O filme coloca-nos diante de muitas questões. O direito à propriedade é um direito absoluto ou um direito limitado? E, se tem limites, que limites são esses? A quem deve pertencer a terra, a quem a trabalha ou a quem a herdou? E a enxada que um trabalhador comprou, é dele ou da cooperativa que se está a formar? E o “palácio” dos Duques de Lafões, a quem pertence? 

Terão os camponeses o direito de o ocuparem, de dormir nele, de prepararem nas suas cozinhas as suas refeições, ou não? E os objectos pessoais do Duque e da sua família, as suas mobílias, as suas roupas, os seus livros? Sobre tudo isto, as opiniões dos camponeses dividem-se e o realizador recusa-se a tomar partido. As cenas que observamos não foram encenadas, mas filmadas em tempo real. Aparentemente, a câmara limitou-se a registar os acontecimentos e as controvérsias. Mas será realmente possível essa “objectividade” que o chamado “cinema verdade” reclama para si? Temos a sensação que aqueles que participam no filme ignoram a presença do realizador, mas será de facto assim? E qual terá sido o critério que presidiu à montagem das cenas filmadas? 

Torre Bela é um filme que se situa nesse espaço ambíguo entre o documentário cinematográfico e o cinema militante, mas é também essa ambiguidade que faz dele um documento histórico, a marca de um tempo onde tudo, mesmo as mais fantásticas utopias, artísticas ou sociais, pareciam realizáveis. 

O filme termina de uma forma um tanto abrupta com a informação de que, no dia 1 de Dezembro de 1975, a herdade foi devolvida aos seus antigos donos e que os responsáveis pela ocupação foram incriminados e presos, sem explicitar as circunstâncias e razões políticas que explicam esse fim.
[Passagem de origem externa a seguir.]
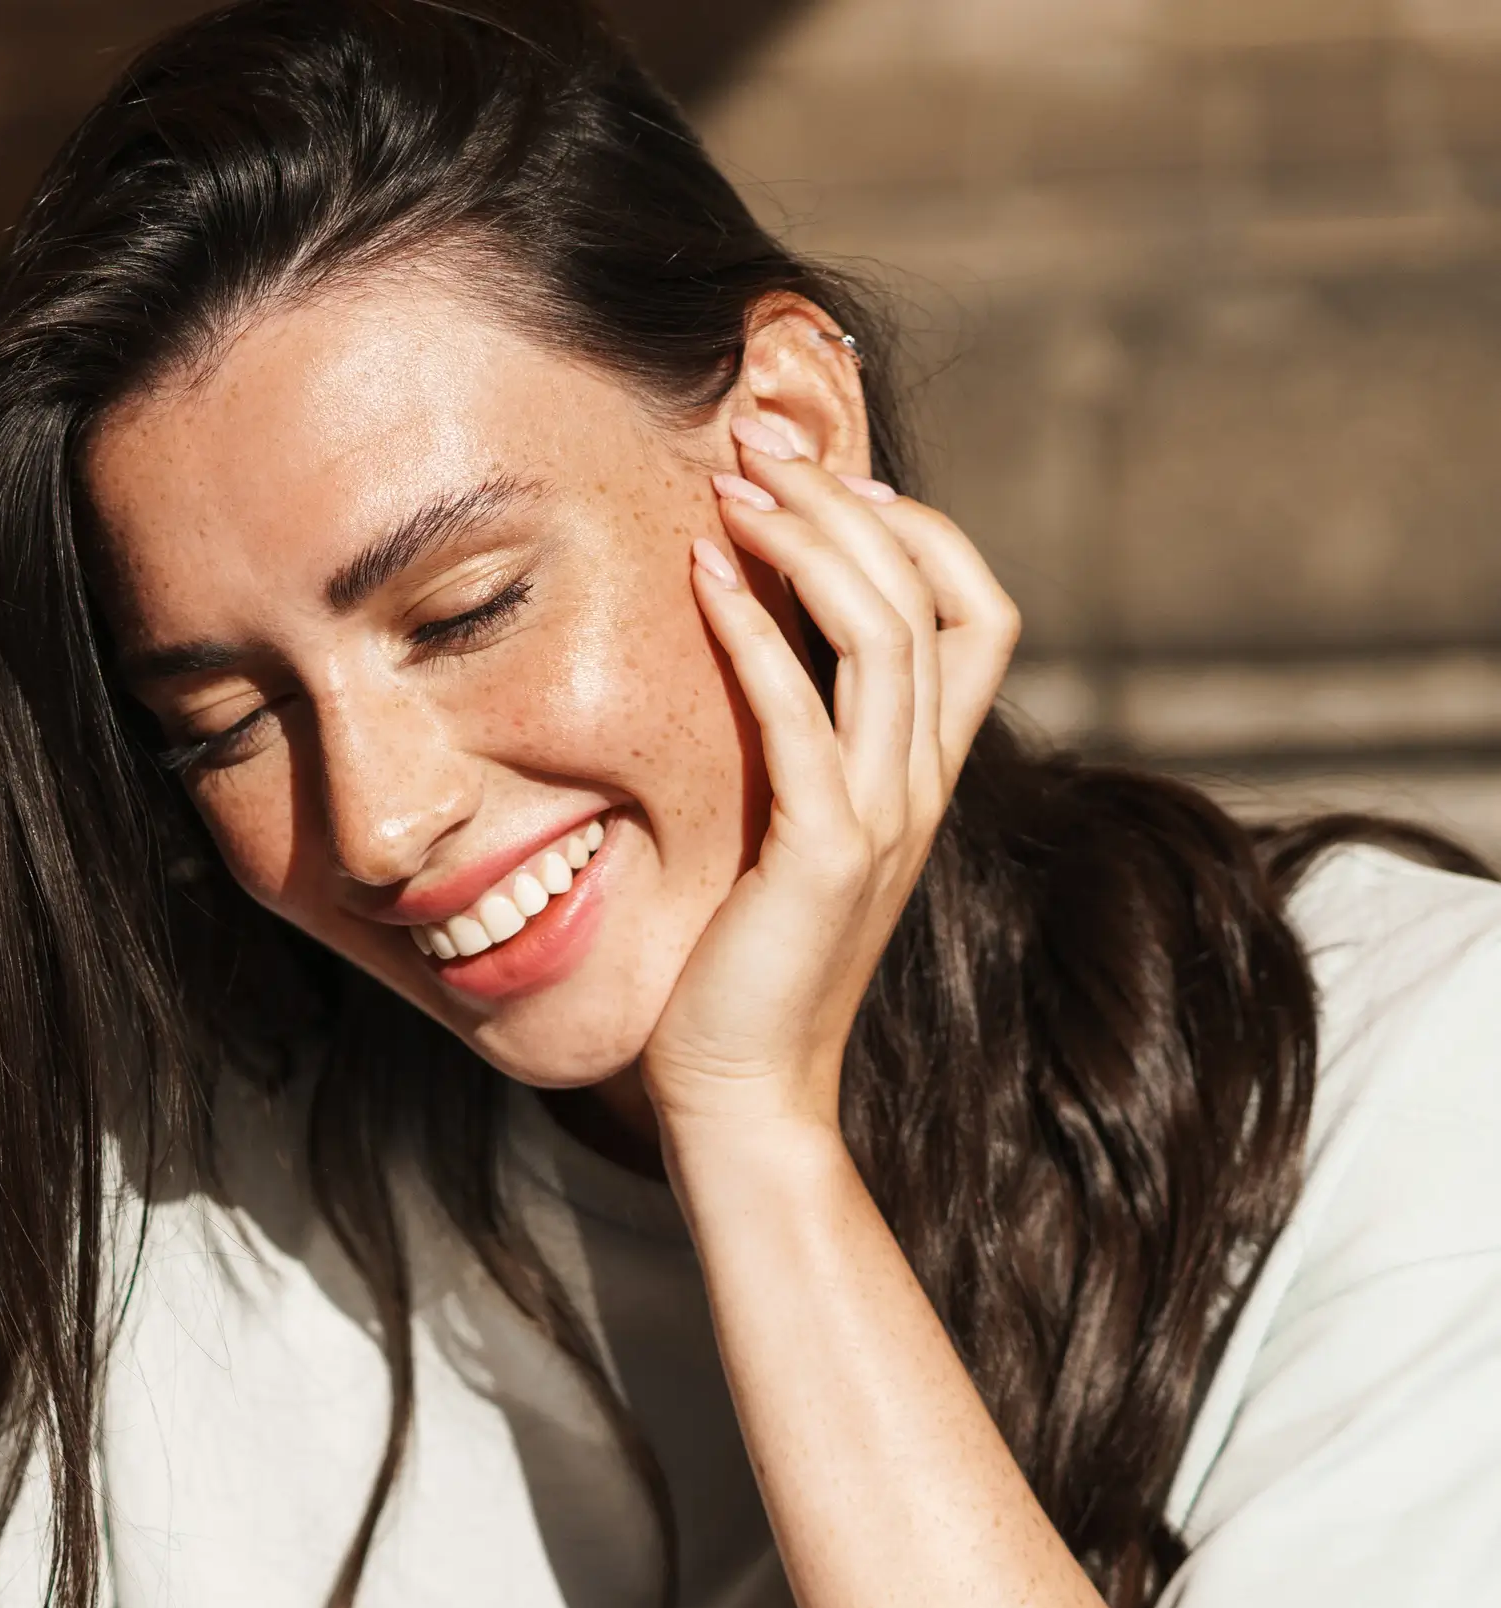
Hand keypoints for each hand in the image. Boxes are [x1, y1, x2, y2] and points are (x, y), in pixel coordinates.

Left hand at [640, 418, 1019, 1141]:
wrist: (745, 1096)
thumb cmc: (743, 973)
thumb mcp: (787, 841)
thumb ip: (800, 757)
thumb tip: (759, 661)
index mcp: (923, 777)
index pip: (976, 613)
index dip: (921, 529)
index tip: (836, 481)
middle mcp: (922, 786)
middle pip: (934, 594)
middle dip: (848, 499)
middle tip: (760, 440)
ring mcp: (884, 818)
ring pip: (886, 633)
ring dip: (808, 541)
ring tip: (731, 484)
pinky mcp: (825, 853)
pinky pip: (803, 715)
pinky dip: (756, 632)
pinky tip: (701, 577)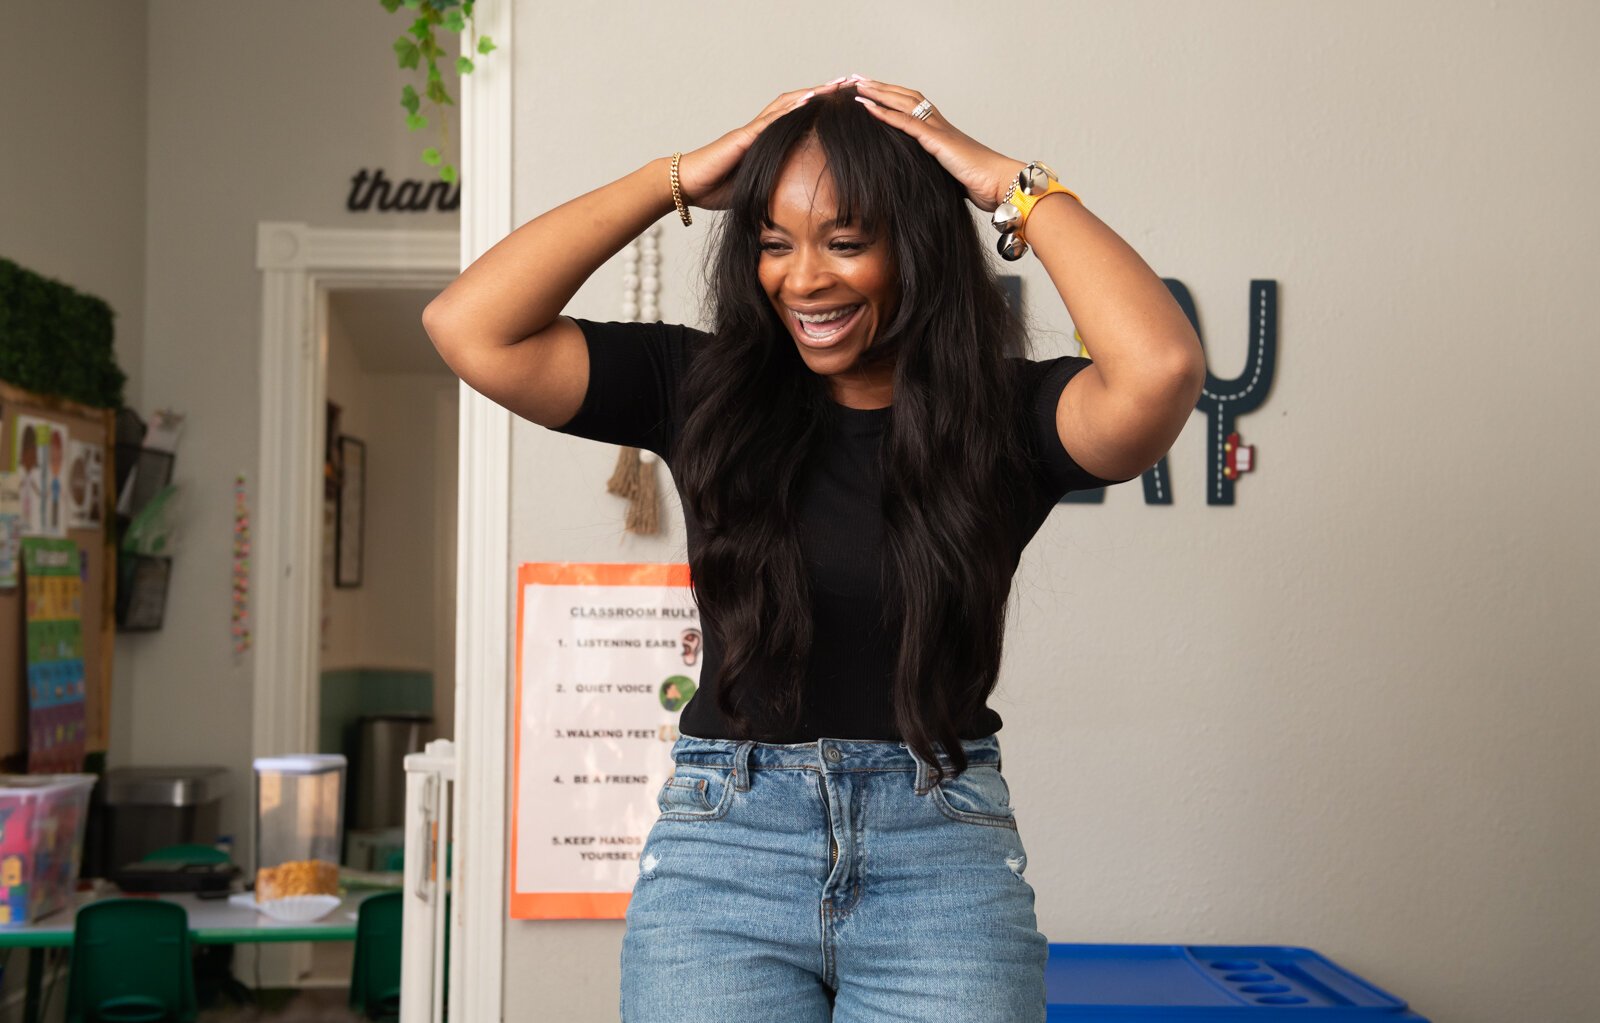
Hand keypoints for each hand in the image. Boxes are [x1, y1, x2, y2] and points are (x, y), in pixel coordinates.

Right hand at [675, 78, 852, 210]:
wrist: (685, 185)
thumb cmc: (714, 189)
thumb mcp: (753, 189)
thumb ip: (772, 188)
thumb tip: (794, 203)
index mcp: (762, 142)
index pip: (794, 119)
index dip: (818, 109)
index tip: (841, 104)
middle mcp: (758, 130)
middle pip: (795, 104)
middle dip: (822, 93)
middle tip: (848, 83)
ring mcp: (750, 132)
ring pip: (786, 105)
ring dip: (813, 94)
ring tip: (836, 85)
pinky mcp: (742, 139)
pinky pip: (770, 121)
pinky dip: (791, 110)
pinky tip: (810, 101)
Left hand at [850, 77, 1023, 212]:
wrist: (1000, 184)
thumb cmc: (980, 183)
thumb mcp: (949, 175)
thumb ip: (934, 170)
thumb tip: (920, 179)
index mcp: (941, 131)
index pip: (911, 106)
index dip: (891, 96)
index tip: (871, 91)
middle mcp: (939, 124)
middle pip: (905, 97)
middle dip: (880, 87)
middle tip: (857, 78)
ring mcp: (938, 130)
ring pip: (903, 103)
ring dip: (878, 92)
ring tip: (857, 85)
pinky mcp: (938, 141)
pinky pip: (907, 123)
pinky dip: (885, 113)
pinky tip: (867, 106)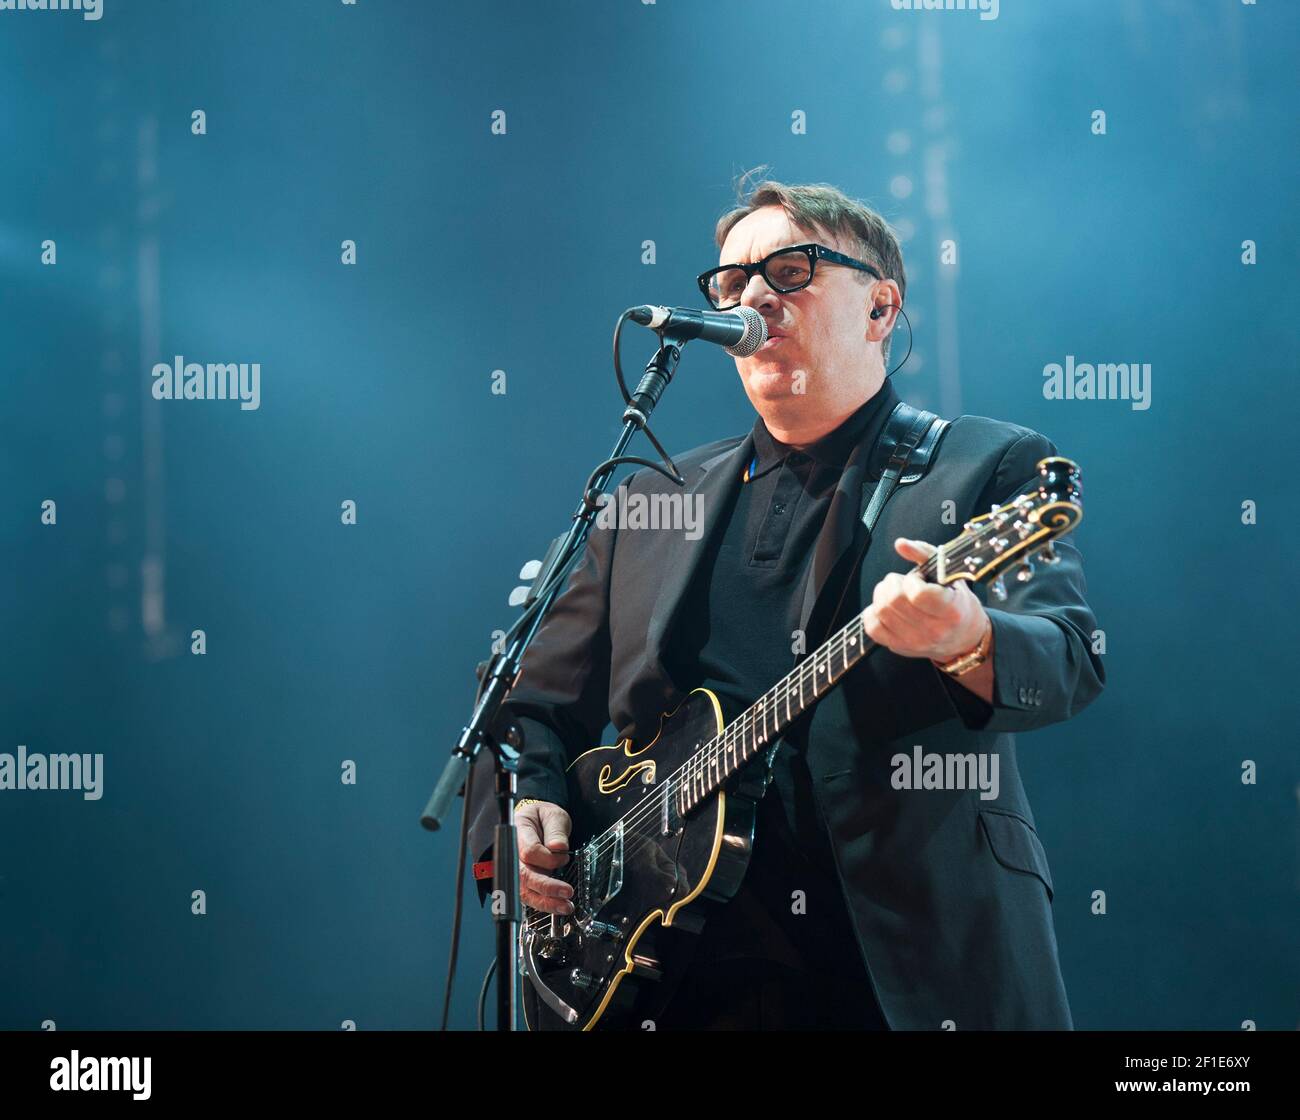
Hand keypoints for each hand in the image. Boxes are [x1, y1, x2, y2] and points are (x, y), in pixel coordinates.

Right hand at [515, 800, 574, 914]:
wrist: (537, 823)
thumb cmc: (543, 818)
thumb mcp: (553, 816)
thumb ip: (555, 830)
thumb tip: (558, 847)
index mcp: (518, 833)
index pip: (529, 852)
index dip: (549, 857)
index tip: (564, 856)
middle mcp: (513, 854)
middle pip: (524, 875)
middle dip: (546, 887)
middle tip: (567, 892)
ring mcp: (515, 869)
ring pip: (525, 891)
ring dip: (546, 902)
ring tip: (565, 906)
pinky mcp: (522, 881)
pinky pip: (529, 896)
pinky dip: (544, 904)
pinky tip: (558, 907)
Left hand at [861, 537, 989, 662]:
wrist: (962, 638)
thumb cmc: (956, 601)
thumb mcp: (950, 573)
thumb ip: (925, 553)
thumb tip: (900, 544)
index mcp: (951, 611)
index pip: (918, 594)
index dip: (913, 580)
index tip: (919, 579)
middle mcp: (934, 631)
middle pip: (894, 600)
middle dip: (894, 583)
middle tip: (904, 583)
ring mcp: (915, 642)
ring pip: (881, 611)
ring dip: (882, 594)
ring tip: (896, 593)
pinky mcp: (899, 648)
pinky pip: (872, 627)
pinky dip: (873, 612)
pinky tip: (887, 608)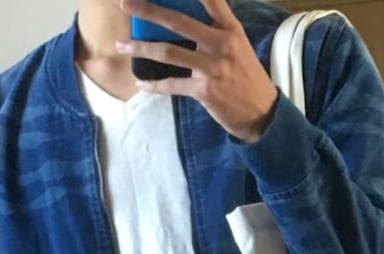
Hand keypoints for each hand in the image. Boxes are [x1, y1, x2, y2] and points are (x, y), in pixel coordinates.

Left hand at [115, 0, 279, 142]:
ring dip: (140, 49)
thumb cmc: (247, 78)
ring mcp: (211, 68)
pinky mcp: (204, 91)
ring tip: (121, 46)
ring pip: (168, 52)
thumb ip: (216, 31)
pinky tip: (141, 83)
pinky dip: (154, 85)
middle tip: (125, 4)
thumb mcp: (238, 47)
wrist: (261, 113)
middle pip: (178, 21)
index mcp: (230, 29)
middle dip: (148, 11)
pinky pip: (172, 84)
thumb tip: (186, 21)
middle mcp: (220, 44)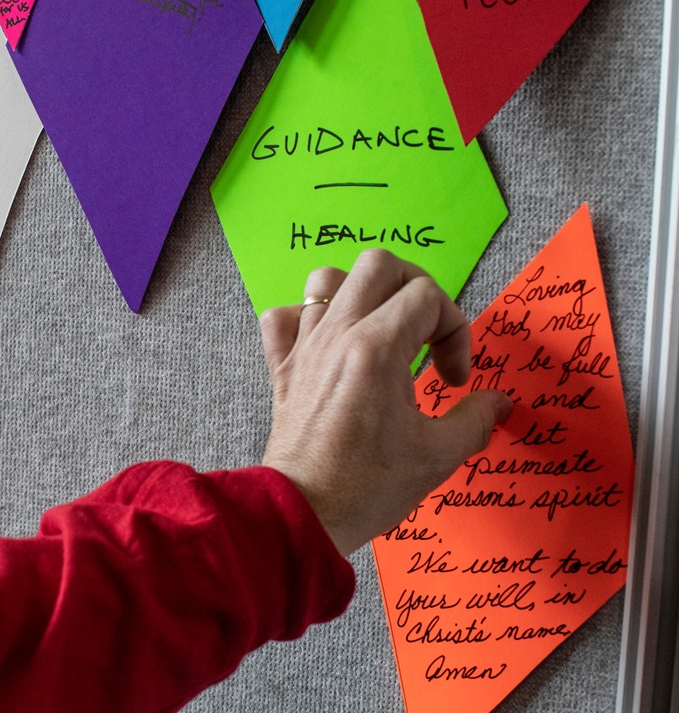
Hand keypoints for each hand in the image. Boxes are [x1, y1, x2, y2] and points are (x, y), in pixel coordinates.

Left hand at [259, 250, 512, 555]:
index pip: (427, 295)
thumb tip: (499, 402)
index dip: (455, 330)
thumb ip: (475, 417)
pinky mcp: (281, 368)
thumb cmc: (366, 488)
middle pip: (378, 264)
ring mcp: (304, 348)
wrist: (302, 515)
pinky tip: (331, 346)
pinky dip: (306, 319)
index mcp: (375, 348)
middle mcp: (336, 335)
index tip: (453, 378)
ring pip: (326, 279)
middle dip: (415, 289)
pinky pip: (283, 317)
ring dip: (361, 293)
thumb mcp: (438, 455)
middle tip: (428, 333)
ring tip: (383, 330)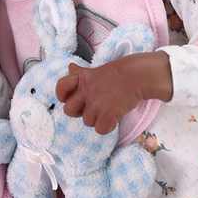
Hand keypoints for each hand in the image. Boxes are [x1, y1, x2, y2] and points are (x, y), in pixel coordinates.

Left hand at [55, 53, 172, 134]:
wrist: (137, 75)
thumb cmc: (117, 74)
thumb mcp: (96, 70)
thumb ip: (81, 73)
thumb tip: (70, 67)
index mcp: (81, 79)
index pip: (60, 88)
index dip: (63, 96)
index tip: (71, 98)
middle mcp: (85, 91)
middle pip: (69, 111)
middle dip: (79, 112)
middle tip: (93, 107)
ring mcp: (96, 103)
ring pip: (87, 122)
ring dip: (97, 119)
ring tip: (109, 108)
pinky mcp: (107, 113)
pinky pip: (100, 129)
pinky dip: (108, 126)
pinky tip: (114, 117)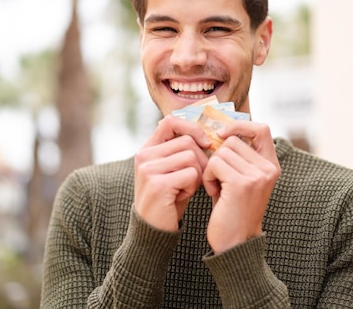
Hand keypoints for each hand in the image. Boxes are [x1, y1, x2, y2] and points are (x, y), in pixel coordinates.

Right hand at [134, 115, 210, 231]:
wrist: (153, 230)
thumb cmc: (169, 198)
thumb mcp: (172, 170)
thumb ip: (181, 151)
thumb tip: (208, 135)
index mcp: (147, 149)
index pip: (170, 121)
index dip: (191, 128)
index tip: (205, 142)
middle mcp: (144, 156)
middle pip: (187, 142)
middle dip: (201, 159)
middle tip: (197, 178)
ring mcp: (148, 169)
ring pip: (191, 157)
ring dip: (196, 175)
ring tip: (185, 188)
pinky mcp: (158, 184)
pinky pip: (191, 174)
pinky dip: (193, 186)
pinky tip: (181, 196)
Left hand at [202, 121, 280, 253]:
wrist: (235, 244)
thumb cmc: (232, 209)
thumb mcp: (240, 178)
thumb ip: (237, 156)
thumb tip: (220, 128)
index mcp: (271, 164)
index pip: (261, 128)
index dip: (240, 125)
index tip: (222, 133)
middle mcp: (269, 168)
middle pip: (233, 140)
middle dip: (218, 156)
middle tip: (218, 178)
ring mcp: (258, 175)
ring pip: (221, 152)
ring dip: (211, 168)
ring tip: (217, 188)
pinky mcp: (243, 183)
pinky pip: (215, 164)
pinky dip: (208, 177)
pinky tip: (214, 193)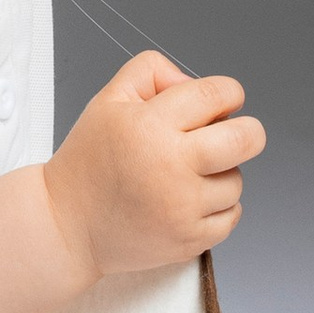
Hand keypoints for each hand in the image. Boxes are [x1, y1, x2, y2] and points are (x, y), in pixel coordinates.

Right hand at [43, 50, 264, 279]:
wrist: (66, 227)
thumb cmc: (89, 160)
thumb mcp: (109, 99)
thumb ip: (152, 71)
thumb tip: (193, 82)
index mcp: (151, 125)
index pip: (217, 94)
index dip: (228, 93)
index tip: (220, 102)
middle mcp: (171, 166)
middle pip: (247, 138)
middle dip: (245, 130)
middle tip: (224, 134)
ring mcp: (182, 208)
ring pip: (237, 180)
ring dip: (221, 173)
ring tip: (188, 174)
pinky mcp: (188, 241)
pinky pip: (232, 216)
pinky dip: (219, 207)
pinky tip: (190, 200)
Entretanto, mais recentemente, a herdade da Torre Bela, que já não pertence ao Duque de Lafões, voltou a ser notícia. Em 2020, realizou-se aí uma caçada que terminou com a morte de centenas de veados. Sendo uma herdade vedada, os animais não tinham por onde fugir à perseguição dos caçadores. Mais do que uma caçada, tratou-se de uma verdadeira chacina que indignou a opinião pública. Mais recentemente, soube-se que muitas centenas de sobreiros e azinheiras, árvores protegidas, vão ser abatidas para que se instale aí uma imensa central fotovoltaica. 

O tempo dos acontecimentos que o filme documenta pode parecer-nos hoje irremediavelmente vencido. Mas, talvez não seja assim. As utopias mesmo quando não se realizam, não morrem. Reaparecem teimosamente sempre que há injustiças. Talvez como um horizonte difícil de alcançar, mas que continua presente, acompanhando a humanidade pelos séculos fora.